WHAT IS REQUIRED. Copy, from the data below, each line that has the word "removed".

DATA RECORDS.
- Opening Delimiter -
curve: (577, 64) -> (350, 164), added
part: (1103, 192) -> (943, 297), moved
- Closing Delimiter -
- Opening Delimiter -
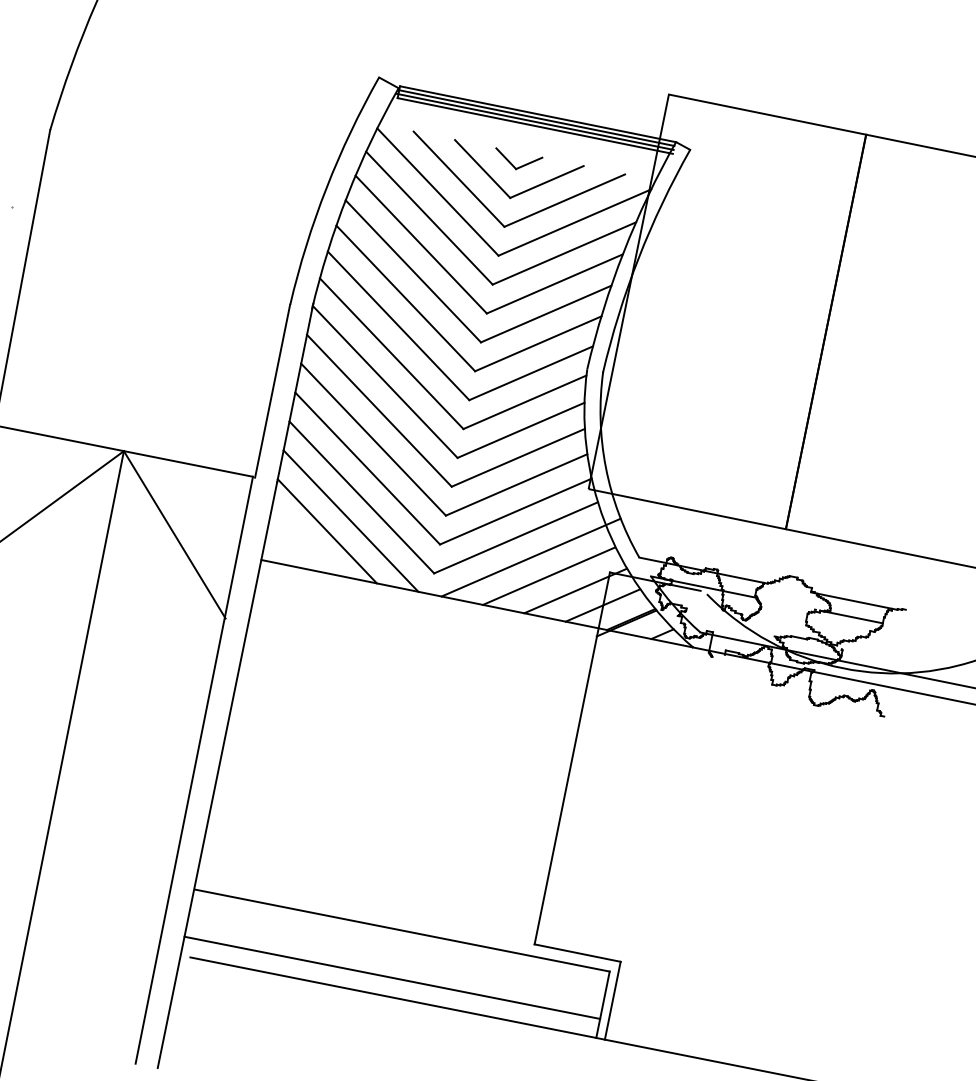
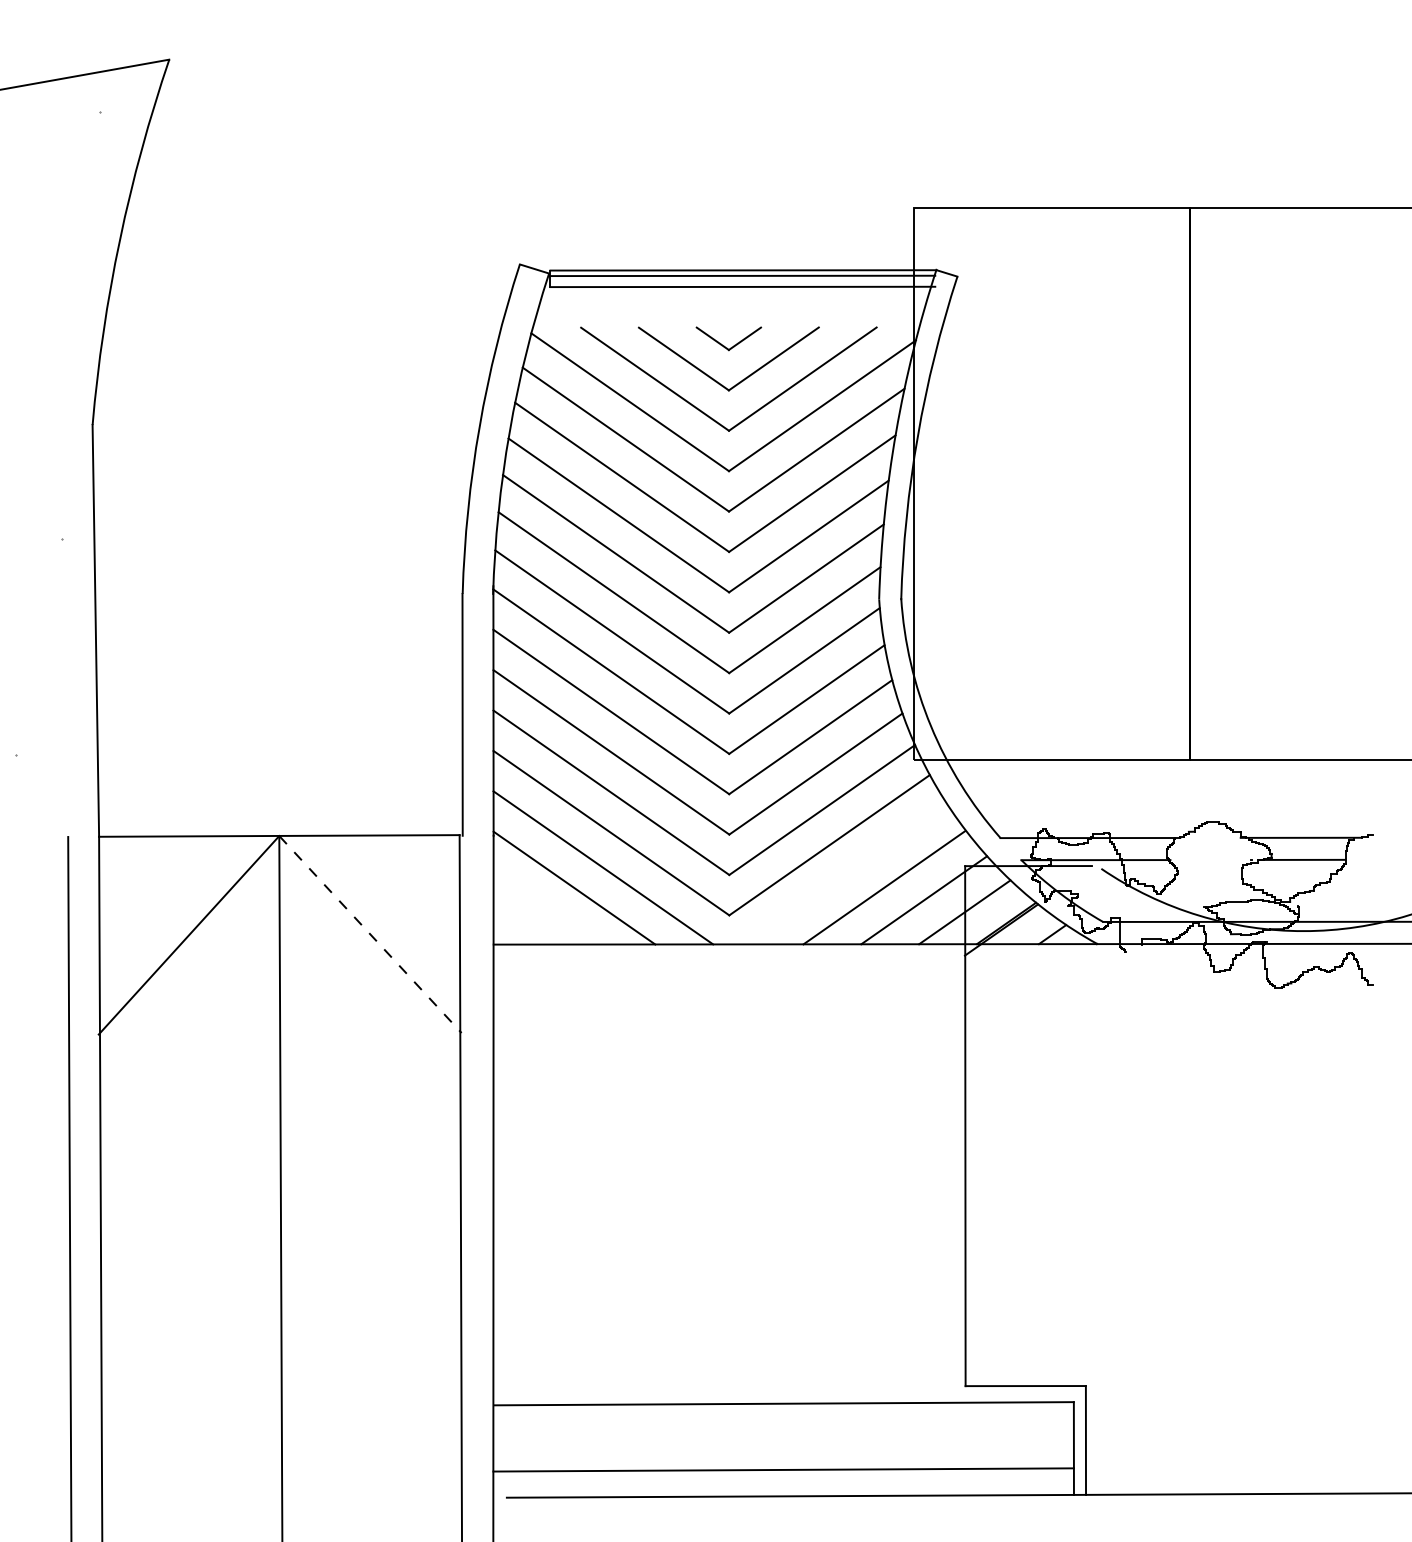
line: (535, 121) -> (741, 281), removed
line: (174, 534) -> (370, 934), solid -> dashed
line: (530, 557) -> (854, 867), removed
- Closing Delimiter -
FINAL ANSWER.
line: (535, 121) -> (741, 281), removed
line: (530, 557) -> (854, 867), removed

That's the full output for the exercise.